No system can account for Green’s declining effectiveness from above the break. He‘s missed a lot of open looks he used to convert. That’s on him. Yet there has been a small change in his shot selection that has probably not helped. He’s taking more shots early in the shot clock lately. He seems to have a green light to pull up in transition, which is not inherently bad. But he often does it without rebounders in place, sometimes from straight away, the zone in which he struggles the most. There are times where he seems determined to take a shot as soon as he crosses halfcourt despite being guarded, resulting in some perplexing attempts.

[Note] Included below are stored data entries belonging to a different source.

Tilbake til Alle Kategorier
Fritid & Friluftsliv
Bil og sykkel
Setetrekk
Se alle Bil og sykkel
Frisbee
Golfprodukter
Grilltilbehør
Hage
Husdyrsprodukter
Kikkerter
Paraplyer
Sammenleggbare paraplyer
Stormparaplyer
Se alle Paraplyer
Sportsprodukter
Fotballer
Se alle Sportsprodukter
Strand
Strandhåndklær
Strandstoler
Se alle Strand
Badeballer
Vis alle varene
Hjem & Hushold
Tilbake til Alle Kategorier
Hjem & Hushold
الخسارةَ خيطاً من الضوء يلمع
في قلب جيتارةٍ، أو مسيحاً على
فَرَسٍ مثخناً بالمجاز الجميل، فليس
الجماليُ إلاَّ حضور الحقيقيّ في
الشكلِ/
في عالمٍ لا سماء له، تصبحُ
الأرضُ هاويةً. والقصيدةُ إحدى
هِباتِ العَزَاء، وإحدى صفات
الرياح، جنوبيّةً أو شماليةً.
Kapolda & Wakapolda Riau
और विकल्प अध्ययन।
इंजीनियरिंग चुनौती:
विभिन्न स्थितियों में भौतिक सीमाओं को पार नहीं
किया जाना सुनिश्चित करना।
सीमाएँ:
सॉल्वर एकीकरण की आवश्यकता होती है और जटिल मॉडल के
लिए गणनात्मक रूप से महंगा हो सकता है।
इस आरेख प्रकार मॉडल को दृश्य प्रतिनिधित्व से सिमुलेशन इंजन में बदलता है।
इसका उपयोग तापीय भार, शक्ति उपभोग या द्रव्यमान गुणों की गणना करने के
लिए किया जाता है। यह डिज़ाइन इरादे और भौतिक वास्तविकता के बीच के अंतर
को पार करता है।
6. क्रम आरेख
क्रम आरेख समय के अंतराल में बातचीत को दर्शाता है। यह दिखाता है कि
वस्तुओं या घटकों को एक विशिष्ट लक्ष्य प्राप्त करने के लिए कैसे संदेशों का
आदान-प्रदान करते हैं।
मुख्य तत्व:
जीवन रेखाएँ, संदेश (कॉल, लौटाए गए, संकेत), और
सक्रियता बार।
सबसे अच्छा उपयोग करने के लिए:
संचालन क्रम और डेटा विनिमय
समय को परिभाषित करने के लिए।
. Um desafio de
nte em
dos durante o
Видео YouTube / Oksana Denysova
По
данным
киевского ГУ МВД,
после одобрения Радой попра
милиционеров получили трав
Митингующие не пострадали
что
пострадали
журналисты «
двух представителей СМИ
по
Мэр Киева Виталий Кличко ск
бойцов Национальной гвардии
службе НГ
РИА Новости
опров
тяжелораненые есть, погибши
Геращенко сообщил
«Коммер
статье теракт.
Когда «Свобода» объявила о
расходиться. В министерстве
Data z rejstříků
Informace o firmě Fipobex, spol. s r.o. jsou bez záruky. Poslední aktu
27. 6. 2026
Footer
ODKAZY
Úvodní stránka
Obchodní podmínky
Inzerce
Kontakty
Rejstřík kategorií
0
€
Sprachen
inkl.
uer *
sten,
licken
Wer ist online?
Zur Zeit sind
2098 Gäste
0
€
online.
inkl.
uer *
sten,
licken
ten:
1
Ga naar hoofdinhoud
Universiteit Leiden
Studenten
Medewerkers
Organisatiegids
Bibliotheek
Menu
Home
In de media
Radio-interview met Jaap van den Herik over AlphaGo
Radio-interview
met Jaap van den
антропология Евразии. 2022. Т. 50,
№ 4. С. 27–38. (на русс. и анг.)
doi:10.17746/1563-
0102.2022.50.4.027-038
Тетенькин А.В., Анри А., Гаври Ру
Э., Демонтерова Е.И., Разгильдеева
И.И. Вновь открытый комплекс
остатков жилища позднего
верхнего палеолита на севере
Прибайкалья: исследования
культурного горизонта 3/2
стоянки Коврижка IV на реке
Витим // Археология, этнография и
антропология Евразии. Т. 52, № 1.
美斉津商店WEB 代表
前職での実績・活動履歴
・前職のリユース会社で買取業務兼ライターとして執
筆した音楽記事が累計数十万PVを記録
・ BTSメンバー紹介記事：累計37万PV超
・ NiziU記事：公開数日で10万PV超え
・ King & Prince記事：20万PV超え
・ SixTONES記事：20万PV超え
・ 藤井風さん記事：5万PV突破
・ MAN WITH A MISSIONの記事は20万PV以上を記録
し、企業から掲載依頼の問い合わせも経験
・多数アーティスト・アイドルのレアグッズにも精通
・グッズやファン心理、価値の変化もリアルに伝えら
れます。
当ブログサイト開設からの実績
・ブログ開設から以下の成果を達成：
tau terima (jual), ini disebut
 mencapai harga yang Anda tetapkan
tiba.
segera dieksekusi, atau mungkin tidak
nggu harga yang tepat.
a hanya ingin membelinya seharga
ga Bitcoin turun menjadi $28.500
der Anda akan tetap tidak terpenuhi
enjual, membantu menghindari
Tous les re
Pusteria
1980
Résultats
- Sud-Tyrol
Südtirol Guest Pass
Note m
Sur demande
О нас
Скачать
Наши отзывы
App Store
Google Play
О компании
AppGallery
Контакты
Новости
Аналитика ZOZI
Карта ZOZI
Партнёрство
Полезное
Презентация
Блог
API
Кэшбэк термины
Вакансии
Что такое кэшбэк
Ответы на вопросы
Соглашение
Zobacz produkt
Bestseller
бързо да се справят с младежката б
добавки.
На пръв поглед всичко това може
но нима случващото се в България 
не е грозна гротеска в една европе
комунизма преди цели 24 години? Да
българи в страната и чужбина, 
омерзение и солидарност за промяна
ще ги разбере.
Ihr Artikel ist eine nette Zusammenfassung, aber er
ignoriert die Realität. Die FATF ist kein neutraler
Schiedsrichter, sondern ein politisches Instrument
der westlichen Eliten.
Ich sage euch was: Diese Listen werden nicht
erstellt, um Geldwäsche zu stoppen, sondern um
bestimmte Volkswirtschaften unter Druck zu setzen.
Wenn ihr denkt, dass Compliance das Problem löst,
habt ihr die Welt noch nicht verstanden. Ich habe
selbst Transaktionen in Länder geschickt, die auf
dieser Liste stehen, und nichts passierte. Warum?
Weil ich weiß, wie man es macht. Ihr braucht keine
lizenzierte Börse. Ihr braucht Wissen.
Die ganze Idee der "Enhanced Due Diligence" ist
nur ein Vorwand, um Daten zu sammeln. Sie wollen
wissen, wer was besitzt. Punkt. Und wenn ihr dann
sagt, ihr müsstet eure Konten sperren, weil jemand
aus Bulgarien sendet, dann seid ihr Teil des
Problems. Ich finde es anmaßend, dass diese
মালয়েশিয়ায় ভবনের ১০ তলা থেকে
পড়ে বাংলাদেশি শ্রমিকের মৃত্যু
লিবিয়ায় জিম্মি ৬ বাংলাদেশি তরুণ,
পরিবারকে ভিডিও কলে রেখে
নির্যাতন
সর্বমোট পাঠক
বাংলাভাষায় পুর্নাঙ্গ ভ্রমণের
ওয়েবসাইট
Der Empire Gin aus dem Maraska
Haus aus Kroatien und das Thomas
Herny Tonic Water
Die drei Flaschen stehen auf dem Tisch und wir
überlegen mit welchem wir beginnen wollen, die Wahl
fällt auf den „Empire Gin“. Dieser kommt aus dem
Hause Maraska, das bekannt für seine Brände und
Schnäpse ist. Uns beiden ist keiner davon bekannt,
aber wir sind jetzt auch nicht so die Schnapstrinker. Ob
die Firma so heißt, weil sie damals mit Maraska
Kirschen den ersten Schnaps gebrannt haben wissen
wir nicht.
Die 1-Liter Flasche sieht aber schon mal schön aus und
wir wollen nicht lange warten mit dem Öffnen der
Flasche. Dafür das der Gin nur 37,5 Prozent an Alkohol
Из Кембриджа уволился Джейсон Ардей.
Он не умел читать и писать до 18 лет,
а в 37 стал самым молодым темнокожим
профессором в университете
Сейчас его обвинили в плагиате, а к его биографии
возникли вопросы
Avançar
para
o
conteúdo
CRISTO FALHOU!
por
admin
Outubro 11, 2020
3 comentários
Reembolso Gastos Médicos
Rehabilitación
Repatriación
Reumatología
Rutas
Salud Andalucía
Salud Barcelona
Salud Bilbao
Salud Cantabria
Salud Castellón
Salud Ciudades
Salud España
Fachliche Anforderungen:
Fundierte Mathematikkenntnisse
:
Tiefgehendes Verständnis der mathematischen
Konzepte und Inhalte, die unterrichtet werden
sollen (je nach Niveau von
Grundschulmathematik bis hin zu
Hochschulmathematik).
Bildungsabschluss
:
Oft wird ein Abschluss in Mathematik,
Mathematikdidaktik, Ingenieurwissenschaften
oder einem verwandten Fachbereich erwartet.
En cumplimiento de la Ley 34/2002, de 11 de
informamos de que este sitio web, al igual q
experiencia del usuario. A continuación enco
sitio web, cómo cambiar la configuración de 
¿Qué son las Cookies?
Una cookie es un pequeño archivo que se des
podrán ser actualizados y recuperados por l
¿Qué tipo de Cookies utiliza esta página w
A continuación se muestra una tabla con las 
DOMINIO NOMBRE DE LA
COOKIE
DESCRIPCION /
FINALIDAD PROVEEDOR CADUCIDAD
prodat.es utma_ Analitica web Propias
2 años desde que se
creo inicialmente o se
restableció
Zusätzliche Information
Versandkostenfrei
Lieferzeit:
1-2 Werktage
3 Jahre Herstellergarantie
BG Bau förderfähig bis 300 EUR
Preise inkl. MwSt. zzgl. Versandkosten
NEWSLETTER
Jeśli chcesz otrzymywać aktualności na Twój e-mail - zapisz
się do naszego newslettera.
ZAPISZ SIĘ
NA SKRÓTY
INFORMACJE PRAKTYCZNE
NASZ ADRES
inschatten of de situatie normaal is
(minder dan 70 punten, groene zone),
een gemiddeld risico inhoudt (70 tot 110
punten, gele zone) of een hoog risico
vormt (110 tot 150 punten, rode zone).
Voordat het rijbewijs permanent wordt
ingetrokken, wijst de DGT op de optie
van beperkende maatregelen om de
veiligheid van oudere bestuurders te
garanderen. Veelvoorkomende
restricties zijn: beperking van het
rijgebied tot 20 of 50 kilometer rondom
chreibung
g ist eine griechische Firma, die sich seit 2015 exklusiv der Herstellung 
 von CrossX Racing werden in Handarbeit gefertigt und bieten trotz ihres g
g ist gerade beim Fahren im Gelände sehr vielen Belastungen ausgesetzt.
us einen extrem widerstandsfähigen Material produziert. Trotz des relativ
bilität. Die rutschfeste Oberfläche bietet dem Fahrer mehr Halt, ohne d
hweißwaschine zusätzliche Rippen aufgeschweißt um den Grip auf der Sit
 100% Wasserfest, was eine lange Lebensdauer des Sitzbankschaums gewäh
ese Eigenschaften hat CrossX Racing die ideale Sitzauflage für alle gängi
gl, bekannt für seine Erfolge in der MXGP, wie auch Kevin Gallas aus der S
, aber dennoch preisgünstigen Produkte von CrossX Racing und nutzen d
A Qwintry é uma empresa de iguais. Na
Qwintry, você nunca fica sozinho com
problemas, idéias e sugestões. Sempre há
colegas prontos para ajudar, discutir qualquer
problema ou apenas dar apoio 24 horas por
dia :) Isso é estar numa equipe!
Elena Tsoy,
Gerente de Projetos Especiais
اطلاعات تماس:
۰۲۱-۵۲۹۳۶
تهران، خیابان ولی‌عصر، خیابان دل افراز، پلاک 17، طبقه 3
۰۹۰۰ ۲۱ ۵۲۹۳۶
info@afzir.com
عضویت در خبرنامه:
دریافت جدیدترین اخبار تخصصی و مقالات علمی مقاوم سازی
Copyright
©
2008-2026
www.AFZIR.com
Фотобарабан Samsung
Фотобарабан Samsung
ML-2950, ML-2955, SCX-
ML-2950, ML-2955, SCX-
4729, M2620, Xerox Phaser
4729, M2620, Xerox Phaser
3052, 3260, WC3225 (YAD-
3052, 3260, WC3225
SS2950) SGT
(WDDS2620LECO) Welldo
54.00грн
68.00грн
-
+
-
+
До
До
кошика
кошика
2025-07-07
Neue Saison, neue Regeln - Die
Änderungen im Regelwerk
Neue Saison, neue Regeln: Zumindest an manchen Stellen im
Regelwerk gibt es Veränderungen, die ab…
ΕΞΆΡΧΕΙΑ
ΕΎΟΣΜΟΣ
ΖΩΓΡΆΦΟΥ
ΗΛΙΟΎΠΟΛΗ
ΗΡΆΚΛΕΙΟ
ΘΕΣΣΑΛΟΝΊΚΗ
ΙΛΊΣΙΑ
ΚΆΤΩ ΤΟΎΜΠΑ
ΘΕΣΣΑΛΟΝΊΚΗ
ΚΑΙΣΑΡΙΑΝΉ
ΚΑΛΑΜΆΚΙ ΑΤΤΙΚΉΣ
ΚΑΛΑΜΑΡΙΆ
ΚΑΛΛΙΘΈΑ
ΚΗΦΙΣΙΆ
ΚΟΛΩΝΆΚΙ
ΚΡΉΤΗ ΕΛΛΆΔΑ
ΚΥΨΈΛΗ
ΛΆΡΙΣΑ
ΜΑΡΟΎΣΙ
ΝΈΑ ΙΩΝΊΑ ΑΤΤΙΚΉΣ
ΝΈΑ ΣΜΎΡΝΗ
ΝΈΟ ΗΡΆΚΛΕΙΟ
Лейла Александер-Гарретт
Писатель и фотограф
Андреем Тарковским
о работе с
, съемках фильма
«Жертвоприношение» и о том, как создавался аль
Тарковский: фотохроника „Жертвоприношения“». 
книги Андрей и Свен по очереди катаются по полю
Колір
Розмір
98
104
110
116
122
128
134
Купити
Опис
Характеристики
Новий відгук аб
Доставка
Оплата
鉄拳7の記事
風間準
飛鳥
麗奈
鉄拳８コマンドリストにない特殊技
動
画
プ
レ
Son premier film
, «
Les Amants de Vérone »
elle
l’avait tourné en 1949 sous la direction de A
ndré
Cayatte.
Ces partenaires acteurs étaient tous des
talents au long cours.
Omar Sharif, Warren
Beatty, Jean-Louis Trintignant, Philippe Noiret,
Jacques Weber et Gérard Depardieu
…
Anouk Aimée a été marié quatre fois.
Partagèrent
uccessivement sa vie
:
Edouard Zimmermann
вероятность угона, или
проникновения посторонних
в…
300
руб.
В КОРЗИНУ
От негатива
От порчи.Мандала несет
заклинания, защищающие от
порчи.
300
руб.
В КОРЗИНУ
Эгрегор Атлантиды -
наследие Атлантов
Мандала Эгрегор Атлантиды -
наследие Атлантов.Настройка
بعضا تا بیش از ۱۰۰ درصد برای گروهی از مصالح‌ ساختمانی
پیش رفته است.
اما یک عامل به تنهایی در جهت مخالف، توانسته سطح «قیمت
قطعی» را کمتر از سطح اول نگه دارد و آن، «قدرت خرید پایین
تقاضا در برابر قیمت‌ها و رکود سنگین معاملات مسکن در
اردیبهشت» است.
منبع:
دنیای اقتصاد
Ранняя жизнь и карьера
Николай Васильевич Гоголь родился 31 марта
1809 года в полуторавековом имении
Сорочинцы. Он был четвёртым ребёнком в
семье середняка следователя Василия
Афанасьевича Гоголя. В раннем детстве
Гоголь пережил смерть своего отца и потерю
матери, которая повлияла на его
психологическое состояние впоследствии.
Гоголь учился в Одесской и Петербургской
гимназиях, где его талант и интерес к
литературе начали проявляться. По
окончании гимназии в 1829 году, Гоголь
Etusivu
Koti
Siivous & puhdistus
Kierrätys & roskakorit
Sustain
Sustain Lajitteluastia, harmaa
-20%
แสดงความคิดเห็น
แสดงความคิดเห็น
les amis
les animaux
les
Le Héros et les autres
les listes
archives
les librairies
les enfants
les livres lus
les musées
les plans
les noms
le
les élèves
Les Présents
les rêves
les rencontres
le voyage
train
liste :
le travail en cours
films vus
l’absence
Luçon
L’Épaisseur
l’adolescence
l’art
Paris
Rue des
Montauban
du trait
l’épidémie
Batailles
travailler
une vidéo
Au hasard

It’s understandable for Green to try to get shots up when he can. He’s out there on offense almost exclusively to take and make threes. Especially when Leonard and Aldridge are off the court and open looks are harder to come by, it must be tempting to let shots fly. The results suggest patience would be a better option.
If he opts out, the Spurs face a tough decision
If Green opts in, the Spurs will be happy to have him back. On what would be a one-year deal at $10 million, he’d be a valuable player even if he doesn’t eclipse 40 percent from beyond the arc for a fourth straight year. His defense is still close to elite and while he never developed offensive versatility, his understanding of his role and the “corporate knowledge” he possesses could come in handy, especially if the team loses some of its veterans.
If Green opts out hoping to re-sign a long term deal, however, things get trickier. The Spurs seem committed to this system. Green clearly fits better on other type of offenses. Even the return of Kawhi Leonard won’t likely be enough to get him the looks he needs, since Kawhi is neither an elite passer nor a threat to penetrate that demands extra attention, as other isolation scorers like James Harden or LeBron James are. Those corner looks are likely not coming back.
Is Green worth, say, $36 million over three years if he’s going to be a 37 or 38 percent shooter? It’s something to ponder. The Spurs would have a hard time replacing him this offseason, but could find a cheaper, if lesser, short term alternative or a higher upside long term one. There’s no shortage of wings in this draft, for example.
Green has been an integral part of the Spurs team that returned to contention and won a championship just four years ago. In the Summertime era, he was one of the best role players in the league. Now, he’s just a good one.
The Spurs need to figure out what will it take to help him return to his former level, if it‘s at all possible, before making a new long term commitment to him. Losing Green would hurt enormously, but so could keeping him if he doesn’t fit the team’s plans.